When I write a test that is too big, I first try to learn the lesson. Why was it too big? What could I have done differently that would have made it smaller? ... I delete the offending test and start over.
Delete and start over is a power move, and will later lead to the exploration of Test Commit/Revert.
This reminds me of Mikado method: that we might want to systematically reset and explore smaller goals until we get to an improvement we actually can make now, and then work our way back up the graph until the code is ready for the big test.
I think you have to be fairly far along in the design to start running into this sort of thing; when the design is shallow, you can usually just drop in a guard clause and early return, which gets the test passing, and now it is "just" a matter of integrating this new logic into the rest of the design. But when the current output is the result of information crossing many barriers, getting the guard clause to work can require rework across several boundaries.

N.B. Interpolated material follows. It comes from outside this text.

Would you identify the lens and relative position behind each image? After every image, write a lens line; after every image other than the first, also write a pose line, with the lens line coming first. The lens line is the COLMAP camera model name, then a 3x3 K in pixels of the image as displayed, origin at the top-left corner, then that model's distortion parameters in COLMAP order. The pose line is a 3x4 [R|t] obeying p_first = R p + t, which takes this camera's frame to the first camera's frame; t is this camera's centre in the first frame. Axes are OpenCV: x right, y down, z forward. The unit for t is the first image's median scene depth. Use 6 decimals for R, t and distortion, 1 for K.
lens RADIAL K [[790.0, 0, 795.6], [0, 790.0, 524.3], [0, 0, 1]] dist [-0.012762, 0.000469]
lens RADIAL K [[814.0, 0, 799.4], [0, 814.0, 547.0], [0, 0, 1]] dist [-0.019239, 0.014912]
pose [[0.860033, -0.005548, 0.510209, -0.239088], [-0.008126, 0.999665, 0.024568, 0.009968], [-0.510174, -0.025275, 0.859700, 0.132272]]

How do you test an object that relies on an expensive of complicated resource?
Oh dear.
OK, context: Beck is writing prior to the development of the pattern language of Test Doubles by Gerard Meszaros. He's re-purposing the label introduced in the Endo-Testing paper, but it's not actually all that great a fit. It would be better to talk about test stubs (Binder, 1999), or doubles if you wanted to be understood by a modern audience.
Anyway, we get a couple different examples of stubs/doubles that you might find useful.
Leaving a test RED to resume at the next session is a pretty good trick; but I think you'll do better to treat the test as a suggestion, rather than a commitment, to resume work at a particular place - the most important item to work next might change between sessions, and the failing test will be a minor obstacle if you decide that refactoring is worthwhile.